Architectural Comparison

Dimension Custom Agent Batch API Server
Hosted Git Compatible No Yes
Centralized Policy No Yes
Multi-tenant SaaS No Yes
Auditability No Yes
Safe Federated Add-URL No Yes
Immutability Enforcement Weak Strong

Critical Gap: What Is NOT Supported If Only Custom Transfer Agent Is Used

If we rely solely on a custom transfer agent:

  1. Hosted Git integration is impossible

    • GitHub and GitLab do not execute custom agents.
    • Users cannot push from standard environments.
  2. Multi-user standardization is fragile

    • Every collaborator must install and configure the agent.
    • Version drift causes inconsistencies.
  3. No centralized policy enforcement

    • Bucket and authorization logic lives on client machines.
    • Hard to enforce repo-specific storage controls.
  4. No transparent federation

    • External collaborators cannot push without installing software.
    • Violates "it just works with Git" principle.
  5. Reduced security posture

    • More credential resolution logic distributed to clients.
    • Harder to audit access centrally.
  6. No web or CI integration

    • CI/CD systems require custom agent install.
    • Web-based file operations cannot use it.

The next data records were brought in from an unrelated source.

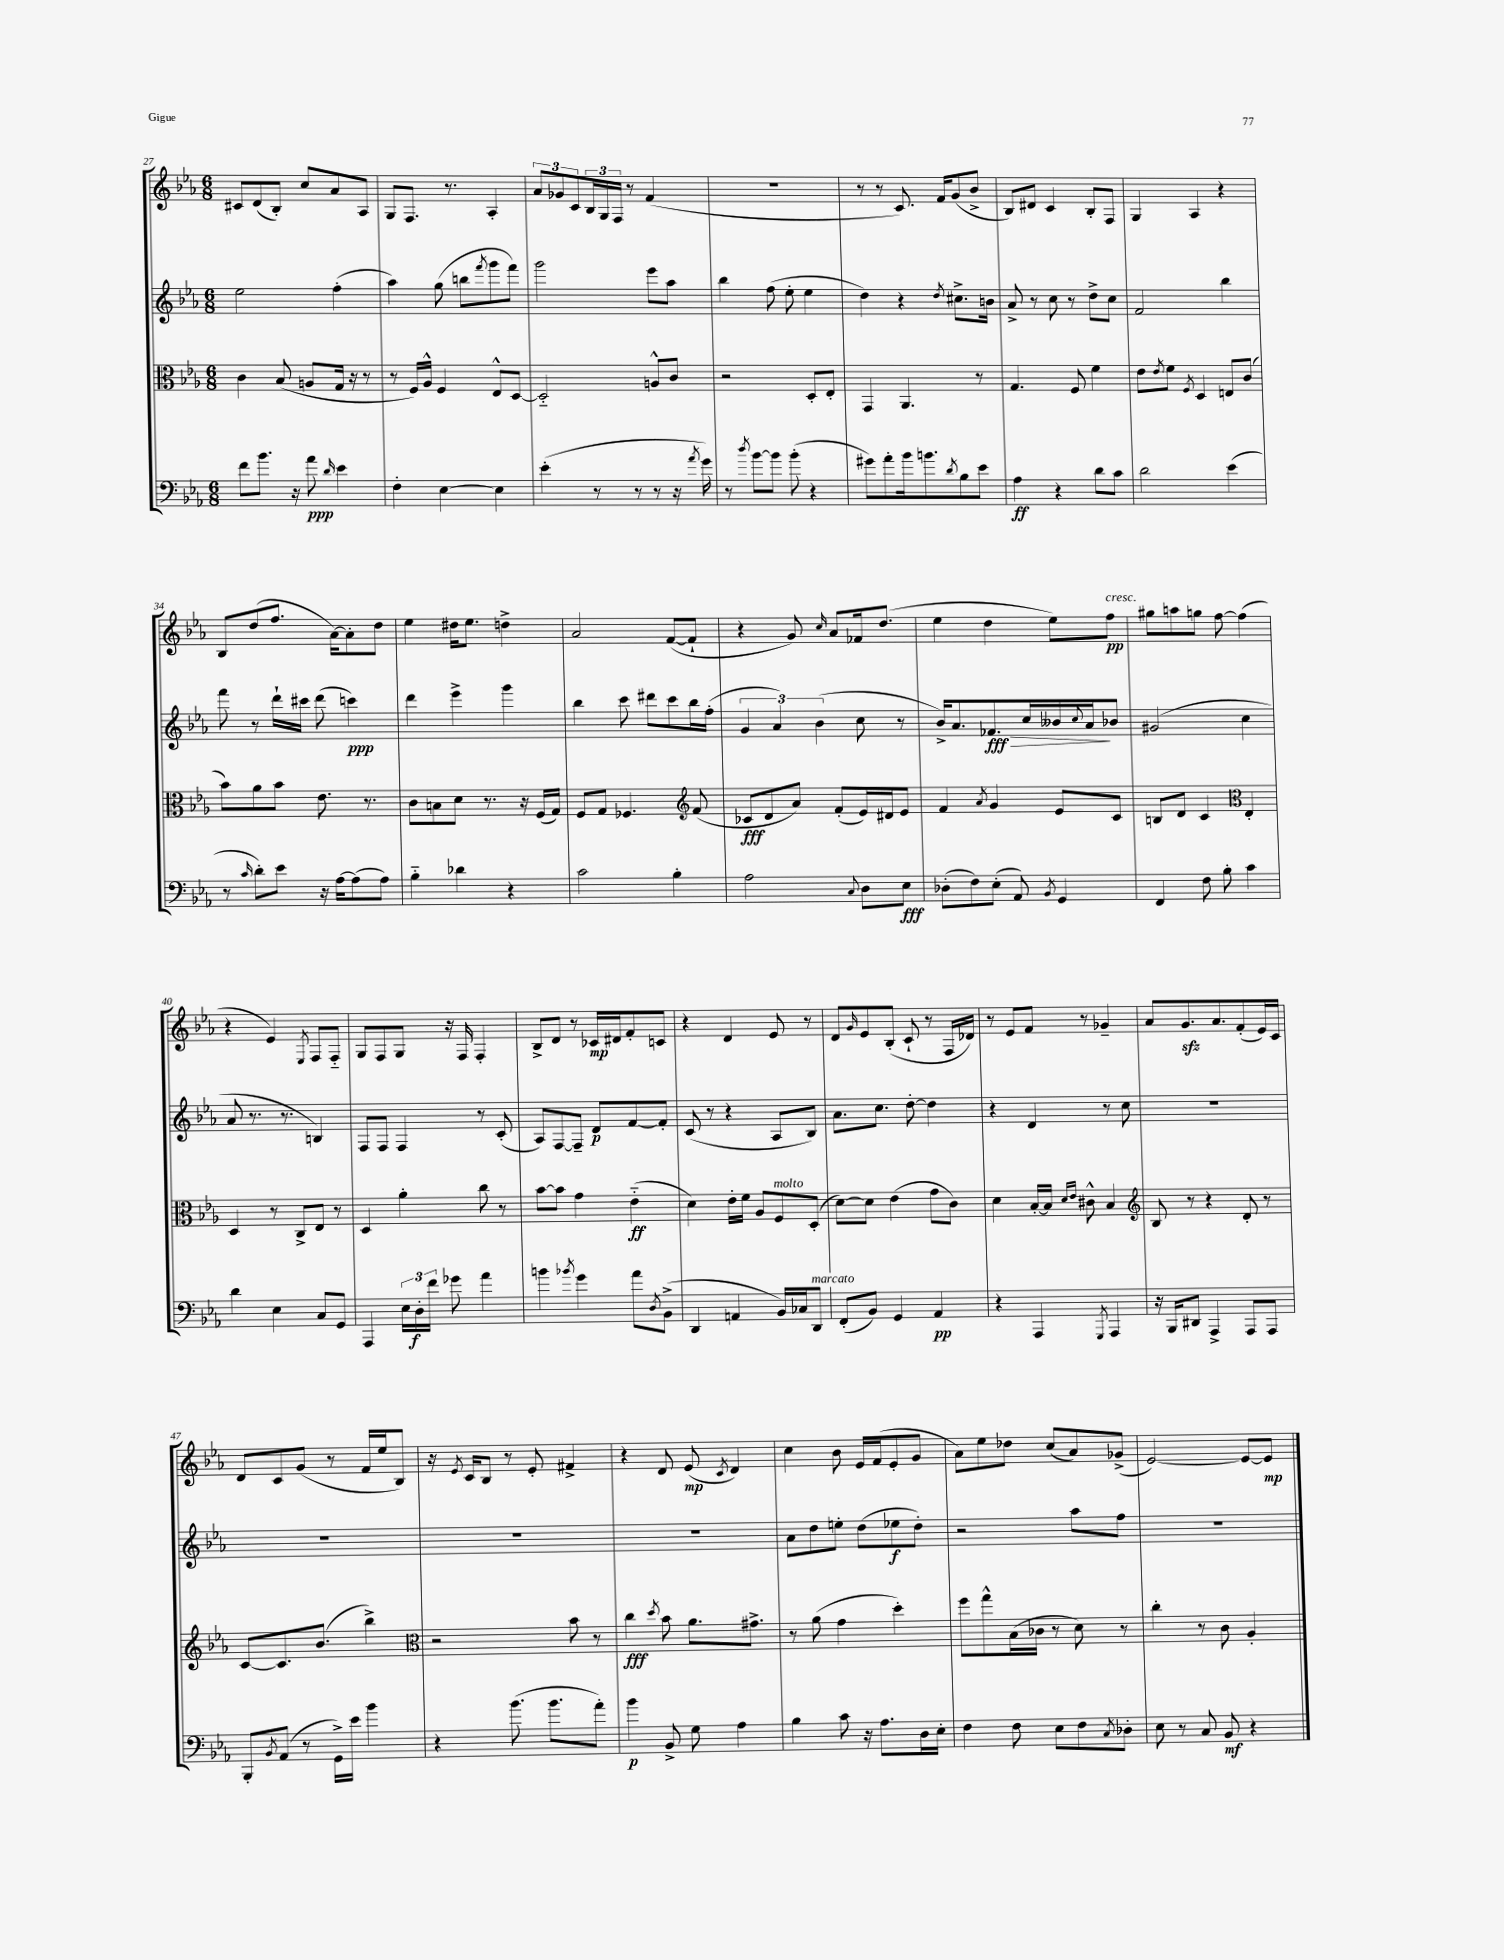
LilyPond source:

<<
\new StaffGroup <<
\new Staff = "s0" {
    \clef treble \key ees \major \numericTimeSignature \time 6/8
    cis'8 d'8( bes8-.) c''8 aes'8 aes8 |
    g8 f8. r8. aes4-. |
    \tuplet 3/2 { aes'8 ges'8 c'8 } \tuplet 3/2 { bes16 g16 f16 } r8 f'4( |
    R2. |
    r8 r8 c'8.) f'16 g'8( bes'8-> |
    bes8) dis'8 c'4 bes8-. f8 |
    g4 aes4 r4 |
    bes8 d''8( f''8. aes'16~) aes'8-. d''8 |
    ees''4 dis''16 ees''8. d''4-> |
    aes'2 f'8~( f'8-! |
    r4 g'8) \grace { c''16 } aes'8 fes'16 d''8.( |
    ees''4 d''4 ees''8) f''8\pp^\markup { \italic "cresc." } |
    gis''8 a''8 g''8 f''8~ f''4( |
    r4 ees'4) \acciaccatura { ees8 } f8 f8-_ |
    g8 f8 g8 r16 f16 f4-. |
    bes8-> d'8 r8 ces'16\mp dis'16 f'8-. c'8 |
    r4 d'4 ees'8 r8 |
    d'8 \grace { g'16 } ees'8 bes8-.( c'8-! r8 f16 des'16) |
    r8 ees'8 f'8 r8 ges'4-- |
    aes'8 g'8.\sfz aes'8. f'8-.( ees'16) c'16 |
    d'8 c'8 g'8( r8 f'16 ees''16 bes8) |
    r16 \acciaccatura { ees'8 } c'16 bes8 r8 ees'8-. fis'4-> |
    r4 d'8 ees'8\mp( \acciaccatura { c'8 } d'4) |
    c''4 bes'8 ees'16 f'16( ees'8-. g'8 |
    aes'8) ees''8 des''8 c''8( aes'8) ges'8->( |
    ees'2~) ees'8~ ees'8\mp \bar "|." |
}
\new Staff = "s1" {
    \clef treble \key ees \major \numericTimeSignature \time 6/8
    ees''2 f''4-.( |
    aes''4) g''8( b''8 \acciaccatura { f'''8 } g'''8 f'''8) |
    g'''2 ees'''8 aes''8 |
    bes''4 f''8( ees''8-. ees''4 |
    d''4) r4 \acciaccatura { d''8 } cis''8.-> b'16 |
    aes'8-> r8 c''8 r8 d''8-> c''8 |
    f'2 bes''4 |
    f'''8 r8 d'''16-! cis'''16 d'''8( c'''4\ppp) |
    d'''4 ees'''4-> g'''4 |
    bes''4 c'''8 dis'''8 c'''8 bes''16 f''16-.( |
    \tuplet 3/2 { g'4 aes'4) bes'4( } c''8 r8 |
    bes'16->) aes'8. fes'8.\fff\> c''16 beses'16 \appoggiatura { c''8 } aes'16\! bes'8 |
    gis'2( c''4 |
    aes'8 r8. r8. b4) |
    f8 f8 f4 r8 c'8-.( |
    aes8) f8~ f8-- d'8\p f'8~ f'8-. |
    c'8( r8 r4 aes8 bes8) |
    aes'8. c''8. d''8~-. d''4 |
    r4 d'4 r8 c''8 |
    R2. |
    R2. |
    R2. |
    R2. |
    aes'8 d''8 e''8-. d''8( ees''8\f d''8-.) |
    r2 aes''8 f''8 |
    R2. \bar "|." |
}
\new Staff = "s2" {
    \clef alto \key ees \major \numericTimeSignature \time 6/8
    c'4 bes8( a8 g16 r16 r8 |
    r8 f16) aes16-^ f4 ees8-^ d8~ |
    d2-_ a8-^ c'8 |
    r2 d8-. ees8-. |
    g,4 aes,4. r8 |
    g4. f8 f'4 |
    ees'8 \acciaccatura { ees'8 } f'8 \acciaccatura { f8 } d4 e8 c'8( |
    bes'8) aes'8 bes'8 ees'8. r8. |
    c'8 b8 d'8 r8. r16 f16( g16) |
    f8 g8 fes4. \clef treble f'8( |
    ces'8\fff d'8 aes'8) f'8-.( ees'16) dis'16 ees'8 |
    f'4 \acciaccatura { aes'8 } g'4 ees'8 c'8 |
    b8 d'8 c'4 \clef alto ees4-. |
    d4 r8 c8-> ees8 r8 |
    d4 aes'4-. c''8 r8 |
    bes'8~ bes'8 g'4 ees'4-_\ff( |
    d'4) ees'16-. f'16 aes8 f8^\markup { \italic "molto" } d8-.( |
    d'8~) d'8 ees'4( g'8 c'8) |
    d'4 bes16~-. bes16 \grace { d'16 ees'16 } cis'8-^ bes4 |
    \clef treble bes8 r8 r4 d'8-. r8 |
    c'8~ c'8. bes'8.( bes''4->) |
    \clef alto r2 bes'8 r8 |
    c''4\fff \acciaccatura { d''8 } bes'8 aes'8. gis'8.-> |
    r8 aes'8( g'4 d''4-.) |
    f''8 g''8-^ bes16( ces'16 r8 d'8) r8 |
    c''4-. r8 c'8 aes4-. \bar "|." |
}
\new Staff = "s3" {
    \clef bass \key ees \major \numericTimeSignature \time 6/8
    f'8 bes'8. r16 aes'8\ppp \grace { d'16 } ees'4 |
    f4-. ees4~ ees4 |
    ees'4-.( r8 r8 r8 r16 \acciaccatura { aes'8 } g'16) |
    r8 \acciaccatura { d''8 } bes'8~ bes'8 bes'8-.( r4 |
    gis'8) aes'8-. bes'16 b'8. \acciaccatura { d'8 } bes8 ees'8 |
    aes4\ff r4 d'8 c'8 |
    d'2 ees'4( |
    r8 \grace { c'16 } d'8-.) ees'8 r16 aes16~ aes8( aes8) |
    bes4-_ des'4 r4 |
    c'2 bes4-. |
    aes2 \appoggiatura { c8 } d8 ees8\fff |
    des8-.( f8) ees8-.( aes,8) \acciaccatura { bes,8 } g,4 |
    f,4 f8 bes8-. c'4 |
    d'4 ees4 c8 g,8 |
    aes,,4 \tuplet 3/2 { ees16 d16-.\f f'16 } ges'8 aes'4 |
    b'4 \acciaccatura { bes'8 } g'4 aes'8 \acciaccatura { d8 } bes,8->( |
    d,4 a,4 bes,16) ces16 d,8^\markup { \italic "marcato" } |
    f,8-.( bes,8) g,4 aes,4\pp |
    r4 aes,,4 \acciaccatura { g,,8 } aes,,4 |
    r16 bes,,16 dis,8 aes,,4-> aes,,8 aes,,8 |
    bes,,8-. \acciaccatura { bes,8 } aes,8( r8 g,16->) ees'16 bes'4 |
    r4 bes'8.( bes'8. aes'8-.) |
    bes'4\p bes,8-> g8 aes4 |
    bes4 c'8 r16 aes8. d16 ees16-. |
    f4 f8 ees8 f8 \acciaccatura { c8 } des8-. |
    ees8 r8 c8 bes,8\mf r4 \bar "|." |
}
>>
>>
\layout { \context { \Score currentBarNumber = #27 } }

When Custom Transfer Agent Is Appropriate

  • Research-only deployments
  • Internal platform experiments
  • Developer tooling
  • Transitional architecture
  • Air-gapped or highly controlled environments

When Batch API Server Is Required

  • Production multi-tenant environments
  • Public Git hosting compatibility
  • Enterprise SSO integration
  • GA4GH federated ecosystems
  • DRS-backed storage federation at scale

Discussion

For a federated, multi-tenant, GA4GH-aligned system:

A Git LFS Batch API server is required.

The custom transfer agent may remain as a complementary tool but cannot be the sole integration surface.